Bush to Recommend Wolfowitz for World Bank Post
By THE ASSOCIATED PRESS

Published: March 16, 2005
Filed at 10:33 a.m. ET

WASHINGTON (AP) -- President Bush will recommend that Defense Deputy
Secretary Paul Wolfowitz take over as head of the World Bank, a senior
administration official said Wednesday.

Wolfowitz has been Defense Secretary Donald Rumsfeld's top deputy and a
lightning rod for criticism over the U.S. invasion of Iraq and other
defense policies.

The administration began notifying other countries that Wolfowitz was the
U.S. candidate to replace World Bank President James Wolfensohn, said the
official, speaking on condition of anonymity because the announcement had
not yet been made. Wolfensohn is stepping down as head of the 184-nation
development bank on June 1 at the end of his second five-year term.

The United States is the World Bank's largest member nation. The bank
traditionally has had an American president. Its sister institution, the
International Monetary Fund, traditionally has been headed by a European.

Bush, during a news conference Wednesday, noted that he had called Premier
Silvio Berlusconi to talk about Iraq and other issues earlier in the day
and also said that he had discussed Wolfowitz, ``my nominee,'' with the
Italian leader.

Wolfowitz, 61, was sworn into his post at the Defense Department in March
2001, marking his third tour of duty at the Pentagon.

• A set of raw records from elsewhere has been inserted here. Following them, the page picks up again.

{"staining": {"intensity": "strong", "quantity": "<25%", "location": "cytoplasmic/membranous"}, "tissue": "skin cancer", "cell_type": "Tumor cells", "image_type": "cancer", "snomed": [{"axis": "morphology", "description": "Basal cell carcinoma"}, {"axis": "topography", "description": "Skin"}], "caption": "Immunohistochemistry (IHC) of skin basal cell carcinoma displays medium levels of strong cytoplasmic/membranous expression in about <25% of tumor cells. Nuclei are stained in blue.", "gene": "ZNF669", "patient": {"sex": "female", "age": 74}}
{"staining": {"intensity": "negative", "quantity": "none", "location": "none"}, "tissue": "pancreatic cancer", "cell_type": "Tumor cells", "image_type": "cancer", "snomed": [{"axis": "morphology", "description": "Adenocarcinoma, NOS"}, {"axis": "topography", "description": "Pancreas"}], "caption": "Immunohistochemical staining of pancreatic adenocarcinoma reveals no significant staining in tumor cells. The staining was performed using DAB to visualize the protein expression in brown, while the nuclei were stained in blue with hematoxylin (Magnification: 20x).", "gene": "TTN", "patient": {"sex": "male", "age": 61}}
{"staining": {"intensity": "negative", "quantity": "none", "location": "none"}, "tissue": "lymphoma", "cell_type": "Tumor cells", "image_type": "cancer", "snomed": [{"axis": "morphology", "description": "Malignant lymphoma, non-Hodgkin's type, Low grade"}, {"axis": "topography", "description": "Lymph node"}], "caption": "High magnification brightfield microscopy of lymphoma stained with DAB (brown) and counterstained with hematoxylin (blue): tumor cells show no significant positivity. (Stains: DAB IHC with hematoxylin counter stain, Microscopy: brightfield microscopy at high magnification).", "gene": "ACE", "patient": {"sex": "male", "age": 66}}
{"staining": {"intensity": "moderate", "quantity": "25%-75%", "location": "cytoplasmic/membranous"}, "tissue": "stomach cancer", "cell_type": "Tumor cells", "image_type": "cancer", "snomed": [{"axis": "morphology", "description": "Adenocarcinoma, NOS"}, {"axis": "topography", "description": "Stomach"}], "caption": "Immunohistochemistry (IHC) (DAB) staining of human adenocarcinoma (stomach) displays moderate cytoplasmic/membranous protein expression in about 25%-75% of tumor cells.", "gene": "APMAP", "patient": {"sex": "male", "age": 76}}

He was regarded as more academic and ideological than his boss, Defense
Secretary Donald Rumsfeld. Wolfowitz was among the most forceful of those
in the Bush administration in arguing that Iraq's Saddam Hussein had
weapons of mass destruction, and he had predicted that Americans would be
welcomed as liberators rather than occupiers once they toppled Saddam's
government.

Wolfowitz, a veteran of six administrations, has earned a reputation for
being a foreign policy hawk -- the view that the United States should use
its superpower status to push for reforms in other nations. A conservative
scholar, Wolfowitz, before taking over the Defense Department post, had
served as dean and professor of international relations at the Paul H.
Nitze School of Advanced International Studies of The Johns Hopkins University.

Administration supporters of Wolfowitz said Wednesday he is suited for the
World Bank post and pointed to his management experiences at the Pentagon
and his diplomatic experience at the State Department. He had served as
assistant secretary of State for east Asia during the Philippine transition
to democracy. He also serves as U.S. ambassador to Indonesia.

Wolfensohn, bank president since June 1, 1995, emphasized reducing poverty
in developing nations and making lending projects more effective.
Previously, he headed the John F. Kennedy Center for the Performing Arts
and was a Wall Street investment banker for 20 years.

The Bush administration has been pushing for major reforms in how the World
Bank operates, especially interested in having the development bank dole
out aid in the forms of grants, which don't have to be repaid, rather than
loans.

A number of people were said to have been in the running as his successor,
among them Carly Fiorina, the recently ousted chief executive of
Hewlett-Packard Co.; John Taylor, the Treasury Department's undersecretary
for international affairs; Peter McPherson, the former head of Michigan
State University who served as Bush's point man on rebuilding Iraq's
financial system; Randall Tobias, Bush's global AIDS coordinator; and
Christine Todd Whitman, the former head of the Environmental Protection Agency.